There’s a line of thinking in software engineering that treats bugs as interruptions — things that pull you away from the “real work” of shipping features. At Nubank I found the opposite to be true. When something lands in the dead letter queue, that is the real work. The DLQ is a centralized queue shared across services where messages end up when processing fails. At any given moment it represents real transactions, real customers, real money that didn’t move the way it was supposed to. The culture here is that engineers don’t triage it at the end of the sprint or escalate it up a chain — they jump on it. Before the feature, before the deadline, before the next standup. You open the logs, trace the failure, open a Jira ticket yourself, and start fixing.

What makes this actually work — and not just a nice-sounding value that collapses under pressure — is the infrastructure underneath it. The observability stack at Nubank is genuinely world-class. Distributed tracing, structured logs, stacktraces linked to kafka payloads and the ability to replay failed messages on demand, dashboards that correlate events across services with enough precision that you can usually pinpoint a failure in minutes rather than hours. Pair that with CI/CD pipelines that let you go from a fix to production without a deployment ceremony, and troubleshooting stops feeling like a disruption to your day. It becomes a loop you can close quickly and cleanly. The investment in tooling is what gives engineers the confidence to own incidents without needing to ask for permission or wait for a war room.

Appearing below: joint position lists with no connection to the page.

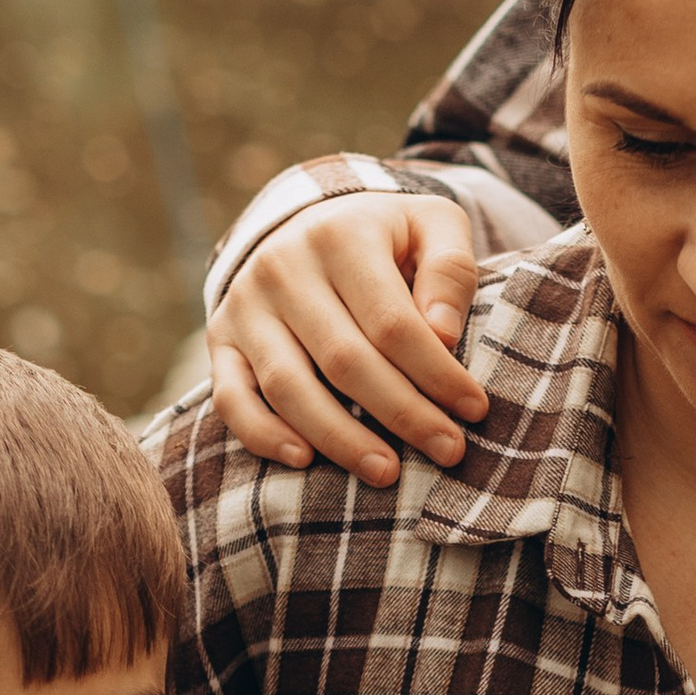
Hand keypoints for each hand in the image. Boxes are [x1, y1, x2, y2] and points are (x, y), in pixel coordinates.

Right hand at [206, 196, 482, 485]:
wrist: (308, 221)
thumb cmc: (386, 237)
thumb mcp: (430, 225)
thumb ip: (449, 269)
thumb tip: (444, 335)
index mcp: (340, 236)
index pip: (392, 322)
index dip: (436, 373)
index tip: (475, 410)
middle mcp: (282, 267)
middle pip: (344, 359)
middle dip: (402, 413)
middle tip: (449, 451)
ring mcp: (245, 306)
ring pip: (288, 385)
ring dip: (339, 438)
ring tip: (387, 473)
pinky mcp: (220, 340)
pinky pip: (231, 398)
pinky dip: (262, 434)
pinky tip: (303, 460)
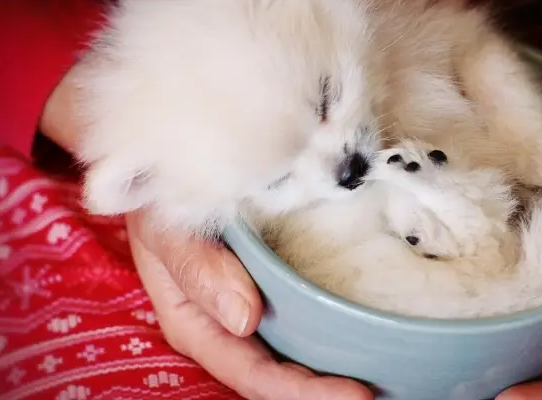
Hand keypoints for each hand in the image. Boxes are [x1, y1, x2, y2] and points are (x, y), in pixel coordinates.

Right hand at [126, 211, 373, 399]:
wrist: (167, 164)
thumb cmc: (158, 199)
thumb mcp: (166, 228)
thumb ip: (197, 269)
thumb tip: (245, 320)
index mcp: (197, 326)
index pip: (253, 374)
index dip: (303, 390)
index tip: (356, 392)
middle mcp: (225, 325)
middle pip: (278, 373)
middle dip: (324, 389)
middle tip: (380, 389)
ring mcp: (249, 305)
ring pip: (293, 349)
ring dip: (333, 362)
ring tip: (384, 368)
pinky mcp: (270, 281)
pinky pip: (303, 312)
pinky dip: (333, 323)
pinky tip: (365, 322)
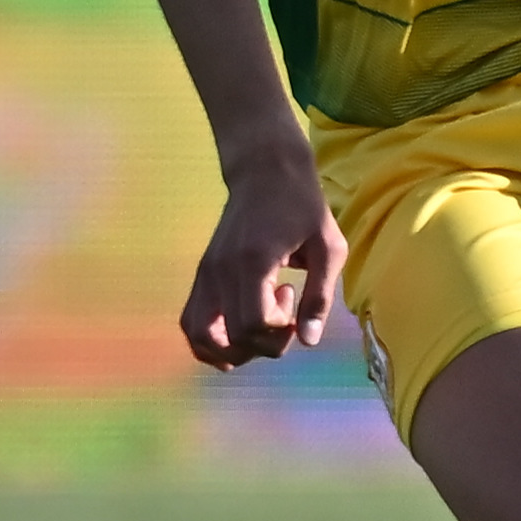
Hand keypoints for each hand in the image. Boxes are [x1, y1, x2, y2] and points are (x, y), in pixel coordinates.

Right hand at [180, 140, 346, 365]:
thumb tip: (307, 342)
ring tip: (261, 330)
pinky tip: (236, 339)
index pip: (253, 324)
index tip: (294, 298)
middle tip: (286, 312)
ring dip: (234, 349)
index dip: (279, 329)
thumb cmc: (304, 206)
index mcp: (252, 262)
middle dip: (266, 341)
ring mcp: (205, 273)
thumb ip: (319, 296)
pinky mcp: (202, 273)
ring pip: (200, 337)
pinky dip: (208, 341)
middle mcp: (220, 271)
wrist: (266, 171)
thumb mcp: (329, 249)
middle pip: (232, 337)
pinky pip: (191, 321)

The deeper thing this reflects is trust. Nubank trusts engineers to self-organize around problems, create their own tickets, and report back at standup with status rather than waiting to be assigned. That’s a small cultural detail with big implications — it means the person closest to the code is also the person making the call on priority. No handoff, no delay, no context lost in translation. We’d often walk into a standup having already found the issue, opened the ticket, shipped the fix, and confirmed it in production. The DLQ was back to zero before anyone formally asked about it. That’s the kind of reliability culture that’s hard to document in a process guide because it’s not really a process — it’s just what good engineering looks like when you trust the people doing it.